Today’s post and farm update comes from Ben.
It’s hardly fair that down here in our valley, it’s colder in the winter AND hotter in the summer. It’s not even noon on Thursday and it’s 89°. Plus, we don’t always get the breeze. What a cruel, cruel world.
I just took the back off the chicken coop and turned on their fan. Supposed to get baby chicks next week. They won’t hardly need a heat lamp.
The corn is growing, soybeans are just coming out, and the oats is looking a little rough in a few spots, but it’s coming along. We think the cold and rain right after planting affected the oats. Oats doesn’t like wet ground, plus there may have been enough rain to wash out some nutrients. We’ll have to see how it does. The co-op is getting ready to spray for weeds in the corn, and to spray the oats with fungicides and to prevent broadleaf weeds.
I’m officially done working at the college for the summer, but considering I wasn’t there last week when I was supposed to be, I have to go back and at least haul out garbage and put some things away and sit in the dark theater for a few minutes and have my talk with the room and just feel the energy. Yeah. I do that. All the people and activities that have come through the theater in the last 12 months, it’s good to take time and reflect on them.
Our neighbors who rent our pasture have brought cattle out.

The cows were really interested in my cutting grass right next to them the other night. I just didn’t have a camera on me.
The next show I’m lighting, ‘Raisin in the Sun’, has gotten through the first few tech rehearsals and it should be getting easier now. My friend Paul has been working night and day on the set. Three doors, a window, full vintage kitchen with working sink. And what a lot of props in this show! (It was funny to watch the cast try to figure out the record player).
The directors are from the Twin Cities.
You probably all know the plot or have seen the movies and know it’s about a black family. Finding actors of color in Rochester is difficult; in the community theaters, there may be a few.

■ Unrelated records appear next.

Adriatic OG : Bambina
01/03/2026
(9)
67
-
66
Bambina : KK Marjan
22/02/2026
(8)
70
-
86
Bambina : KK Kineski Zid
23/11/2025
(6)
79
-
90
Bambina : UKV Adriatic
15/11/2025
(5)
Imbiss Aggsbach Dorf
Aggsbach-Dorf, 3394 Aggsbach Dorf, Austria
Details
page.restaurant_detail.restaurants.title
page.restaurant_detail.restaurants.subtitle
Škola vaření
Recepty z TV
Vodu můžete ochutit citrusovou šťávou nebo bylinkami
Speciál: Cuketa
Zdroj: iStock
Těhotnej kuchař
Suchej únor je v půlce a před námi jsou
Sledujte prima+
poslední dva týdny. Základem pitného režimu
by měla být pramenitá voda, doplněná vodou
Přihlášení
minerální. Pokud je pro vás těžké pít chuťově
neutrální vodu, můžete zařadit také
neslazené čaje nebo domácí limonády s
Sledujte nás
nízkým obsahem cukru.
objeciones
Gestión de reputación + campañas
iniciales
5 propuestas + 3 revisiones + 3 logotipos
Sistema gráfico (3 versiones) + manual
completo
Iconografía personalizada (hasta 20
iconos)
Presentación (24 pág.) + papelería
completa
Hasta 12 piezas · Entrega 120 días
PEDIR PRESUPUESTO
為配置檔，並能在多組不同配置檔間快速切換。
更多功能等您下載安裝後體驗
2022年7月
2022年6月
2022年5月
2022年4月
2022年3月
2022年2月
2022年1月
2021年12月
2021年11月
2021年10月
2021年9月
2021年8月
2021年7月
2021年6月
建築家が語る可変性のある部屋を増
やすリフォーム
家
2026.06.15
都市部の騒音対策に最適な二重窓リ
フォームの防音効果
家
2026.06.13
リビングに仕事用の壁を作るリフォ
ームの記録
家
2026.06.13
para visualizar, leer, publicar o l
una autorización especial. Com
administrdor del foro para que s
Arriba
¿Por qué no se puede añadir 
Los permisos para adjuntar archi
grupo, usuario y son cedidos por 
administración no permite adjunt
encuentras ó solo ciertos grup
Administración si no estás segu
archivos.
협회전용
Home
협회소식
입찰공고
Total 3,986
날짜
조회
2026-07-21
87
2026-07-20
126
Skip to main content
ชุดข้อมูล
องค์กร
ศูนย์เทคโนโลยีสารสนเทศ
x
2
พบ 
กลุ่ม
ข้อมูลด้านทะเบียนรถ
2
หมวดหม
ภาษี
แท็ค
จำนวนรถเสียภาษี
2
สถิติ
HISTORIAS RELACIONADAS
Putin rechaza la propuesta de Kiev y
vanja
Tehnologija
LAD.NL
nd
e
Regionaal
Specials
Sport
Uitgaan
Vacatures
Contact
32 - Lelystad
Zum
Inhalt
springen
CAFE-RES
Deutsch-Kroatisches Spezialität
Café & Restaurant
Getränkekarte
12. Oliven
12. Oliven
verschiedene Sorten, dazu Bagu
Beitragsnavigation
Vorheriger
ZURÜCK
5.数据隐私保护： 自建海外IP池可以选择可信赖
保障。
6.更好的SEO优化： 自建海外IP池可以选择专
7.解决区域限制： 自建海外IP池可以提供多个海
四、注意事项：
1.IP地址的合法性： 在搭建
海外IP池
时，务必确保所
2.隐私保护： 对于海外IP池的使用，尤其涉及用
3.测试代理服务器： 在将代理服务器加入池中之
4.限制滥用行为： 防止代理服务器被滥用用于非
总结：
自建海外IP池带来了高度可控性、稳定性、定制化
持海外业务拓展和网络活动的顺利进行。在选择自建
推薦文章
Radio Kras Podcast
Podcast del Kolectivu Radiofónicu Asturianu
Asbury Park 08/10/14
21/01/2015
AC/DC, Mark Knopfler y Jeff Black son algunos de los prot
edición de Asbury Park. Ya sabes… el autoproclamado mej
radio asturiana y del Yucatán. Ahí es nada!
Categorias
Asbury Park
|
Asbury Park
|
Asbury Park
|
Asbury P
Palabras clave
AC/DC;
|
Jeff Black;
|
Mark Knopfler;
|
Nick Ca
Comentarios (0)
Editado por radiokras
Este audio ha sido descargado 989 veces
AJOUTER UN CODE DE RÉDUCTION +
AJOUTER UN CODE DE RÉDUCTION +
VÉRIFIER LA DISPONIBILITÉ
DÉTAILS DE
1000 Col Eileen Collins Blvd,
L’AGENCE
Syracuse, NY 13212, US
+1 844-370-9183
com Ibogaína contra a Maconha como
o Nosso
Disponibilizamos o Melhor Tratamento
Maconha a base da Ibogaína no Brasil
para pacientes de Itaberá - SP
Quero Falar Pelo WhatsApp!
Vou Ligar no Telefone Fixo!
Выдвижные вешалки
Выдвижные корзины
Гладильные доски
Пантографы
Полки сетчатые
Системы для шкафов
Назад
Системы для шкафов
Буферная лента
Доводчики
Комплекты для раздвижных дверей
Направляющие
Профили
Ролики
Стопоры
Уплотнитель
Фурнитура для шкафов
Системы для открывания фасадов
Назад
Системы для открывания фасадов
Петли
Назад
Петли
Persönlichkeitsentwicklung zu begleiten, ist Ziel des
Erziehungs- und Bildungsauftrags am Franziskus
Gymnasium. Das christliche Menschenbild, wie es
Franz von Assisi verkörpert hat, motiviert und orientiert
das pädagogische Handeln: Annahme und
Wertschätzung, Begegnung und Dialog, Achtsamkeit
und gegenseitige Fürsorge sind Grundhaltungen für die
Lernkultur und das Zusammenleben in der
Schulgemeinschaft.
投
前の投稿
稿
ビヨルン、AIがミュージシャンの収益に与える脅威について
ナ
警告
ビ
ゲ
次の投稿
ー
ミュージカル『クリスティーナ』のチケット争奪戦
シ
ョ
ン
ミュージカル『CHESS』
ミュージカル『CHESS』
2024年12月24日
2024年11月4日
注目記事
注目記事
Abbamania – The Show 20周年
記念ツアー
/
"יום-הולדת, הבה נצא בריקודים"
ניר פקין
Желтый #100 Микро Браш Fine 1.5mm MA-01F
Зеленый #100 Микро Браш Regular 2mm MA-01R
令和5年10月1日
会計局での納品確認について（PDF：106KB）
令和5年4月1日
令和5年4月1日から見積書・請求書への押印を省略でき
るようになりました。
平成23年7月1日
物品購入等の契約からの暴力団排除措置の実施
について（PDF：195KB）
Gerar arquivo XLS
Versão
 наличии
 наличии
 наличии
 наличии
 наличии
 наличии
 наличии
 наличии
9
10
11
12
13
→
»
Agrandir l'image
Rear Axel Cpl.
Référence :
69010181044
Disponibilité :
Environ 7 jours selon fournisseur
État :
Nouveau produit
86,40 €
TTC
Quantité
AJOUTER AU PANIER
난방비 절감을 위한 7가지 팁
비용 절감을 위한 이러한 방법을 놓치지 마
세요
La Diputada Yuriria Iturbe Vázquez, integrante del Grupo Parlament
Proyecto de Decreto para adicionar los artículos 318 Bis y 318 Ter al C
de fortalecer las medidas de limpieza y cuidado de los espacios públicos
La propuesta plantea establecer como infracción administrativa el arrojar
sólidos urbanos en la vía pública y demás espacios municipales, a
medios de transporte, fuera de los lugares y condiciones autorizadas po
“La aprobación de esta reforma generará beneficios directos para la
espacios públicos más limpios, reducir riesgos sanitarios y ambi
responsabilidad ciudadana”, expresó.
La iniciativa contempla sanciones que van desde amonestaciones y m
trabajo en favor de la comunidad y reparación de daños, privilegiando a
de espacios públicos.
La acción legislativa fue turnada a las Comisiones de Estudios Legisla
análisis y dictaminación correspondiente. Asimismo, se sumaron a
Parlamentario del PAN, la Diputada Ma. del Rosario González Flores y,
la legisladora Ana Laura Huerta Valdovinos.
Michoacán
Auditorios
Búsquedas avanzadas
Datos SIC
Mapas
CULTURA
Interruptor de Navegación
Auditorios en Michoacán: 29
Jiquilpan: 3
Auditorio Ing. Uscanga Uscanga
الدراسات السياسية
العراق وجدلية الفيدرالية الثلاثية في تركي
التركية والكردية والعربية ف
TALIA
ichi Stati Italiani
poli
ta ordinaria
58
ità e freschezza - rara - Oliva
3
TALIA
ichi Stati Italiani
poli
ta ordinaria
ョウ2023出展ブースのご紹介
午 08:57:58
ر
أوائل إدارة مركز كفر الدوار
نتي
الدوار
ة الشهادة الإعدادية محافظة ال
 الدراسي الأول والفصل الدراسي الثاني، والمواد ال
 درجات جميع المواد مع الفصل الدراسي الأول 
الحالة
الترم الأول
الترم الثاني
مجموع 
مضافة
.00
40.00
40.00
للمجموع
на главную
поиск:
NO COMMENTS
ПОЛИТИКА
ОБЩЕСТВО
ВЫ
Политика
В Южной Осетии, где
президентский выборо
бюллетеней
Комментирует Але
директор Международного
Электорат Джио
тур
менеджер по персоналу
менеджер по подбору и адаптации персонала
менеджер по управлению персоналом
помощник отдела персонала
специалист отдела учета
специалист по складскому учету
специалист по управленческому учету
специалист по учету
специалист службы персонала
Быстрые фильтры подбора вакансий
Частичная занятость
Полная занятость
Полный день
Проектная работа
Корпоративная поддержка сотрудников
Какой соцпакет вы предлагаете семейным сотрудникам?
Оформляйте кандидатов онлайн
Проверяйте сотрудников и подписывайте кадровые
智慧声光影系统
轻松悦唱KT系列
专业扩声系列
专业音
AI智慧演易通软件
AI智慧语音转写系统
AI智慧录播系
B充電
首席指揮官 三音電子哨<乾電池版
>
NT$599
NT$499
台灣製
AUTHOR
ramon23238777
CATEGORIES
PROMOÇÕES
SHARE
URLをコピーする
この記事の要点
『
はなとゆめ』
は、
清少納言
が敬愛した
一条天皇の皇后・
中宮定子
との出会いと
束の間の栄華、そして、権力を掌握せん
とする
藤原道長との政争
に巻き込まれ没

At the college, we might have two or three. So to find eight for this show, plus understudies, took a lot of community engagement before-hand. And there’s a lot of new people! I know one actor, who was at the college 13 years ago. It’s a good group of actors, and they’re doing great, and it should be a good production.
I keep saying my life is slowing down. Next week. I’ve rescheduled a massage for the third time. I’ve rescheduled a fire alarm inspection twice, and the dentist once.
I had to stop at the Farm Service Agency on Thursday and do my crop certification. I tell them what I planted where and when and how many acres. That information is used to determine cropping history and eligibility for payments in the event of natural disasters or other government payments.
Their map acres don’t match my map acres and they map out all the waterways and I end up with 55 fields on their maps. I only have about 19 fields on my maps. The staff there is always great and I hand them my maps with circles and arrows and a paragraph on the back of each one explaining what each one is, and they figure it out. I come back later and sign it.
I started cleaning up machinery. Swept out the cab of the tractor and power washed the outside.


Started to wash the next tractor and the power washer made some terrible grinding sounds, and then it didn’t make any sounds anymore. Hmm.
I spent a few hours one day riding around in a big truck guiding the driver as he applied calcium chloride for dust control on the township gravel roads. It’s a fun way to spend a few hours.

Spotted 5 sandhill cranes a few different days. And we’re still hearing them call.
I got most of the soybean fields dragged to smooth them out. I’ve stopped now because the beans are too close to sprouting. It sure is dusty and dry, (see header photo) and every spring I’m reminded how much I rely on the ‘texture’ to find my path. It’s harder when it’s this dry and the ground didn’t work up well.

I also use a boating app that maps my route. That way I can at least tell if I skipped a spot somewhere. I use a free version, so I don’t get a map, I just get the path.

It is useful especially at night and trying to find where I left off in a field. I saw a drivers ed car: ‘St. Joseph Driving School’ with a Renaissance style image spread across the whole drivers side of St. Joseph. Considering ‘Catholic.org’ says Joseph is the patron saint of dying, maybe that’s not who I want for a driving instructor. But it seems like a great name, and it was a great image for the business!
Hauling my fertilizer wagon and some other small things to the auction in Plainview.
Next week, NEXT WEEK, I’ll start working on the shop!
DID YOU HAVE DRIVERS ED?
WHERE DO YOU GET YOUR SPIRITUAL ENERGY?